Et quand De Vries s'affaire à créer une balance entre les volumes, Roman Opalka, lui, court après le temps. Encore une fois le concept est plus important que la réalisation plastique : le peintre franco-polonais entame une série dès 1965 en commençant par écrire "1" en blanc sur une toile noire, et ne cessera de compter jusqu'à la fin de sa vie. Suivant un processus évolutif, il augmente de 1% de blanc le fond noir, qui petit à petit va devenir gris puis blanc. Tentative de capter le temps, de marquer son caractère irréversible, deux exemples de la série sont présentés dans l'exposition.

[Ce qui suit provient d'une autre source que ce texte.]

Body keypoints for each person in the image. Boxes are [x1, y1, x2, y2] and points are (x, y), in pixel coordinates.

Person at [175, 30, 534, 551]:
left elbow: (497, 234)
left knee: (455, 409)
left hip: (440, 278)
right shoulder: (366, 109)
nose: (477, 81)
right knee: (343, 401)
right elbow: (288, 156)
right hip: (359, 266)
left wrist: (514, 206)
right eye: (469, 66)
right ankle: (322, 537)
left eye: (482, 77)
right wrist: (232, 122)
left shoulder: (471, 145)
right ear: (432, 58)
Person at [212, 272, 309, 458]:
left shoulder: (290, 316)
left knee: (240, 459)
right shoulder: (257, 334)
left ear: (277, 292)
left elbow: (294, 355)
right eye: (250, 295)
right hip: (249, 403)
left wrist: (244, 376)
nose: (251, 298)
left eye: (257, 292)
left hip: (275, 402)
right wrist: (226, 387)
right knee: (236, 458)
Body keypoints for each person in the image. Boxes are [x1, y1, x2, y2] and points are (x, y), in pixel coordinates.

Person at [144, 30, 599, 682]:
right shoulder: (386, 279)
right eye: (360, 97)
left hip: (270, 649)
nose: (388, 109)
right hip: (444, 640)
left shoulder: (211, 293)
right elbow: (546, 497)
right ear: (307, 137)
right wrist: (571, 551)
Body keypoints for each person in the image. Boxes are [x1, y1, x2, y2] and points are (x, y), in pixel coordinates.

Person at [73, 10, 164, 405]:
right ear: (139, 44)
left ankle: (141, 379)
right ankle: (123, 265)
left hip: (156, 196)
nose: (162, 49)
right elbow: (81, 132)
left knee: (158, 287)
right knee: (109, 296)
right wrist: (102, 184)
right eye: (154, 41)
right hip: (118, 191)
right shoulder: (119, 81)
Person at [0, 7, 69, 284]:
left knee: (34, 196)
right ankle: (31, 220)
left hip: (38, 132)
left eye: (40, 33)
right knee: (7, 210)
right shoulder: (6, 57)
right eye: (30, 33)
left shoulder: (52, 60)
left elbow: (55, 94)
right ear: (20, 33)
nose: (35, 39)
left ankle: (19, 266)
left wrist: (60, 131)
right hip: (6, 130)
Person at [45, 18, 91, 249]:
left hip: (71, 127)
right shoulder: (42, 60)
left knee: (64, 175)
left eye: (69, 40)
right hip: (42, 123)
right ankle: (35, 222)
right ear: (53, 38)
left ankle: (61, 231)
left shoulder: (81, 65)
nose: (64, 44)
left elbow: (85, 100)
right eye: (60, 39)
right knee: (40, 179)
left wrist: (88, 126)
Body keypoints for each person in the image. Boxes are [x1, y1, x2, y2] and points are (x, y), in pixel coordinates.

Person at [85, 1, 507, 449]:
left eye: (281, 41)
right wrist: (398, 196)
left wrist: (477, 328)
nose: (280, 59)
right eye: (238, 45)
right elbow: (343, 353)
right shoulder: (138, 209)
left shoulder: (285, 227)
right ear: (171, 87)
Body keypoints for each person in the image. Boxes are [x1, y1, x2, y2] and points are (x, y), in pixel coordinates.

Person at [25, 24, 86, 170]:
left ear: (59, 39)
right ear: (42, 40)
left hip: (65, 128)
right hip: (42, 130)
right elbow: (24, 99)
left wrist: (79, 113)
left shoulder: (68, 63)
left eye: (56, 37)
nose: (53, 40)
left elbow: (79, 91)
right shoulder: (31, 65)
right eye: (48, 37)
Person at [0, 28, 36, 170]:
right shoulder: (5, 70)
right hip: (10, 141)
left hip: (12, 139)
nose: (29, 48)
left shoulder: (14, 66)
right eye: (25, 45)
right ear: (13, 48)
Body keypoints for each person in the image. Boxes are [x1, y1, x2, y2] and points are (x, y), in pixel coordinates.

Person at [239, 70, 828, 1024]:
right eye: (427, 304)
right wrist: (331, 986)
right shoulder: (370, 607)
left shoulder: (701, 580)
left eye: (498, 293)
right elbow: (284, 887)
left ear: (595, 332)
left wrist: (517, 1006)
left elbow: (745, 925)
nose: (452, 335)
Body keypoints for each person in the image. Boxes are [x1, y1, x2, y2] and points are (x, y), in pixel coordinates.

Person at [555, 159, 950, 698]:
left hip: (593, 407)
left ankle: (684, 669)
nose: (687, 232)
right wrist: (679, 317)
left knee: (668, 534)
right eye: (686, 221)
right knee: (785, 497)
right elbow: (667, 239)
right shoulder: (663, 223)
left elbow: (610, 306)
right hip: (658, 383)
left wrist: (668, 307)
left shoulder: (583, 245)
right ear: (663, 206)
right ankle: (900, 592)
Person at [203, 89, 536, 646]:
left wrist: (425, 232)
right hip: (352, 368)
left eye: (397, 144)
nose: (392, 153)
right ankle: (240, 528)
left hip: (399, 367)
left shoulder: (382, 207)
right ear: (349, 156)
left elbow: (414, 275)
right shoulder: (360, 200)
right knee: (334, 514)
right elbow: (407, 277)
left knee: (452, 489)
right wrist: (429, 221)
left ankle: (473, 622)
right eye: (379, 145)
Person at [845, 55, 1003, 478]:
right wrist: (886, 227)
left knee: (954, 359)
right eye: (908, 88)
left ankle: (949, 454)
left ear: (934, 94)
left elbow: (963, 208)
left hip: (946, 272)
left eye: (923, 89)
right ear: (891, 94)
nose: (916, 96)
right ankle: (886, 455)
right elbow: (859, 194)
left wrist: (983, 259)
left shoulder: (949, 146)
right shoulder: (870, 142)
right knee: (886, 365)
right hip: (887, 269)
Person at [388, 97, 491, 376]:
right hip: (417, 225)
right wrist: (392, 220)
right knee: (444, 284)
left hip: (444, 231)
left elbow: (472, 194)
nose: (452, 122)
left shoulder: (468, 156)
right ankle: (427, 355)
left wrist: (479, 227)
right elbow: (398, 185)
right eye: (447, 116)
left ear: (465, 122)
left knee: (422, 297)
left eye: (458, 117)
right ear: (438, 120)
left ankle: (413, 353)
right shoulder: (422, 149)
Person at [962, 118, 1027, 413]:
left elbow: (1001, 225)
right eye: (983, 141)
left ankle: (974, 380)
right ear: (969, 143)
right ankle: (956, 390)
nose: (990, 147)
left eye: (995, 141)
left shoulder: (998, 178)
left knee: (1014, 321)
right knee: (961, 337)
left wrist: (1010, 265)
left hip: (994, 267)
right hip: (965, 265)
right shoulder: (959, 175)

Cet ensemble de pièces, conceptuelles ou minimales, est accompagné d'œuvres offrant une figuration à la lisière de l'abstraction, à chaque fois sublimé par le blanc. Les photographies d'Éric Bourret donnent ainsi à voir des paysages floutés, où la question de l'espace persiste mais dans lesquelles l'absence de couleur prend une nouvelle valeur. La lumière n'est plus transcription d'une forme de spiritualité mais révélation d'une nature pleine de pureté. Autant de diversités plastiques qui permettent de mieux appréhender l'essence du blanc en art et le versant abstrait de certains artistes.